:: EXERCISE DATA

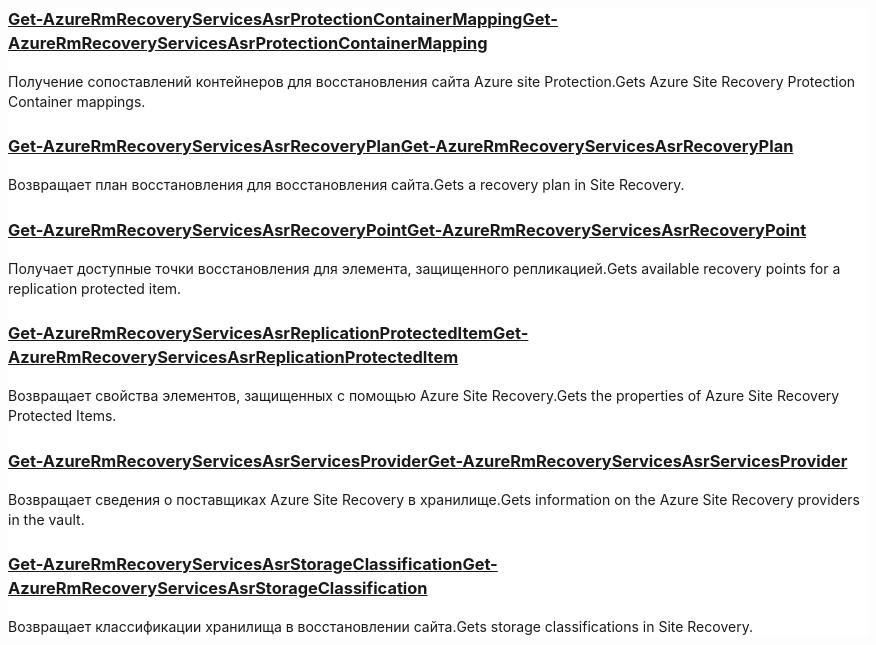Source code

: ### [<span data-ttu-id="a221e-121">Get-AzureRmRecoveryServicesAsrProtectionContainerMapping</span><span class="sxs-lookup"><span data-stu-id="a221e-121">Get-AzureRmRecoveryServicesAsrProtectionContainerMapping</span></span>](Get-AzureRmRecoveryServicesAsrProtectionContainerMapping.md)
<span data-ttu-id="a221e-122">Получение сопоставлений контейнеров для восстановления сайта Azure site Protection.</span><span class="sxs-lookup"><span data-stu-id="a221e-122">Gets Azure Site Recovery Protection Container mappings.</span></span>

### [<span data-ttu-id="a221e-123">Get-AzureRmRecoveryServicesAsrRecoveryPlan</span><span class="sxs-lookup"><span data-stu-id="a221e-123">Get-AzureRmRecoveryServicesAsrRecoveryPlan</span></span>](Get-AzureRmRecoveryServicesAsrRecoveryPlan.md)
<span data-ttu-id="a221e-124">Возвращает план восстановления для восстановления сайта.</span><span class="sxs-lookup"><span data-stu-id="a221e-124">Gets a recovery plan in Site Recovery.</span></span>

### [<span data-ttu-id="a221e-125">Get-AzureRmRecoveryServicesAsrRecoveryPoint</span><span class="sxs-lookup"><span data-stu-id="a221e-125">Get-AzureRmRecoveryServicesAsrRecoveryPoint</span></span>](Get-AzureRmRecoveryServicesAsrRecoveryPoint.md)
<span data-ttu-id="a221e-126">Получает доступные точки восстановления для элемента, защищенного репликацией.</span><span class="sxs-lookup"><span data-stu-id="a221e-126">Gets available recovery points for a replication protected item.</span></span>

### [<span data-ttu-id="a221e-127">Get-AzureRmRecoveryServicesAsrReplicationProtectedItem</span><span class="sxs-lookup"><span data-stu-id="a221e-127">Get-AzureRmRecoveryServicesAsrReplicationProtectedItem</span></span>](Get-AzureRmRecoveryServicesAsrReplicationProtectedItem.md)
<span data-ttu-id="a221e-128">Возвращает свойства элементов, защищенных с помощью Azure Site Recovery.</span><span class="sxs-lookup"><span data-stu-id="a221e-128">Gets the properties of Azure Site Recovery Protected Items.</span></span>

### [<span data-ttu-id="a221e-129">Get-AzureRmRecoveryServicesAsrServicesProvider</span><span class="sxs-lookup"><span data-stu-id="a221e-129">Get-AzureRmRecoveryServicesAsrServicesProvider</span></span>](Get-AzureRmRecoveryServicesAsrServicesProvider.md)
<span data-ttu-id="a221e-130">Возвращает сведения о поставщиках Azure Site Recovery в хранилище.</span><span class="sxs-lookup"><span data-stu-id="a221e-130">Gets information on the Azure Site Recovery providers in the vault.</span></span>

### [<span data-ttu-id="a221e-131">Get-AzureRmRecoveryServicesAsrStorageClassification</span><span class="sxs-lookup"><span data-stu-id="a221e-131">Get-AzureRmRecoveryServicesAsrStorageClassification</span></span>](Get-AzureRmRecoveryServicesAsrStorageClassification.md)
<span data-ttu-id="a221e-132">Возвращает классификации хранилища в восстановлении сайта.</span><span class="sxs-lookup"><span data-stu-id="a221e-132">Gets storage classifications in Site Recovery.</span></span>

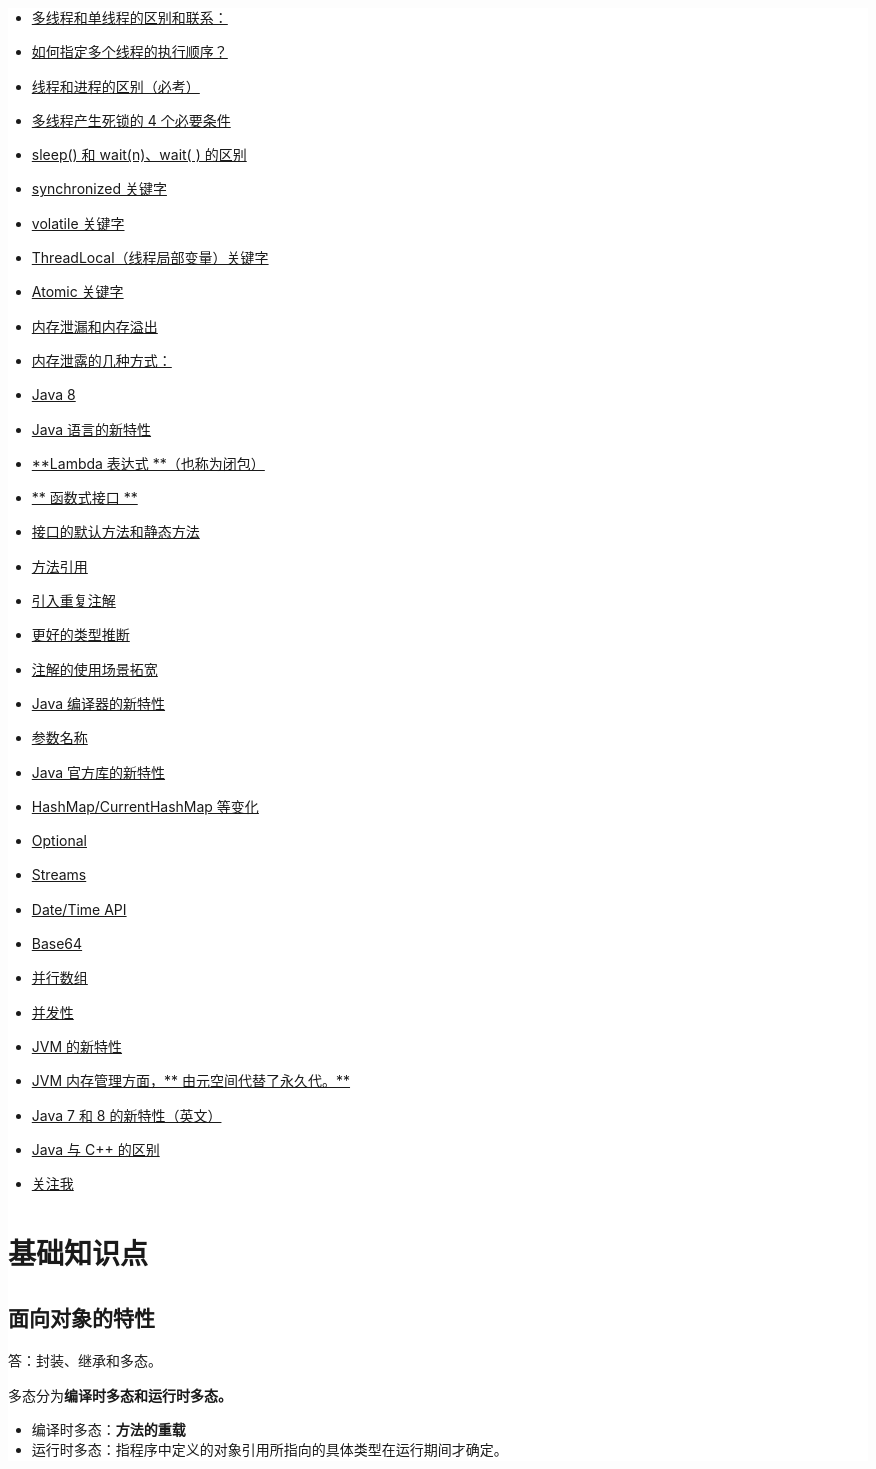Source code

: *   [多线程和单线程的区别和联系：](#_1648)
*   [如何指定多个线程的执行顺序？](#_1659)
*   [线程和进程的区别（必考）](#_1679)
*   [多线程产生死锁的 4 个必要条件](#_4__1693)
*   [sleep() 和 wait(n)、wait( ) 的区别](#sleep___waitnwait___1705)
*   [synchronized 关键字](#synchronized__1713)
*   [volatile 关键字](#volatile__1717)
*   [ThreadLocal（线程局部变量）关键字](#ThreadLocal_1733)
*   [Atomic 关键字](#Atomic__1754)
*   [内存泄漏和内存溢出](#_1758)

*   [内存泄露的几种方式：](#_1762)

*   [Java 8](#Java_8_1789)

*   [Java 语言的新特性](#Java_1791)

*   [**Lambda 表达式 **（也称为闭包）](#Lambda__1795)
*   [** 函数式接口 **](#_1832)
*   [接口的默认方法和静态方法](#_1851)
*   [方法引用](#_1862)
*   [引入重复注解](#_1866)
*   [更好的类型推断](#_1872)
*   [注解的使用场景拓宽](#_1876)

*   [Java 编译器的新特性](#Java_1881)

*   [参数名称](#_1883)

*   [Java 官方库的新特性](#Java_1888)

*   [HashMap/CurrentHashMap 等变化](#HashMapCurrentHashMap_1890)
*   [Optional](#Optional_1895)
*   [Streams](#Streams_1910)
*   [Date/Time API](#DateTime_API_1926)
*   [Base64](#Base64_1934)
*   [并行数组](#_1938)
*   [并发性](#_1945)

*   [JVM 的新特性](#JVM_1951)

*   [JVM 内存管理方面，** 由元空间代替了永久代。**](#JVM__1954)

*   [Java 7 和 8 的新特性（英文）](#Java_78_1973)
*   [Java 与 C++ 的区别](#Java__C__2001)

*   [关注我](#_2017)

基础知识点
=====

面向对象的特性
-------

答：封装、继承和多态。

多态分为**编译时多态和运行时多态。**

*   编译时多态：**方法的重载**
*   运行时多态：指程序中定义的对象引用所指向的具体类型在运行期间才确定。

::::

## WHAT THE TASK REQUIRES
Check the lines above and copy each one that includes "Java".

## EXERCISE RESULT
*   [Java 8](#Java_8_1789)
*   [Java 语言的新特性](#Java_1791)
*   [Java 编译器的新特性](#Java_1881)
*   [Java 官方库的新特性](#Java_1888)
*   [Java 7 和 8 的新特性（英文）](#Java_78_1973)
*   [Java 与 C++ 的区别](#Java__C__2001)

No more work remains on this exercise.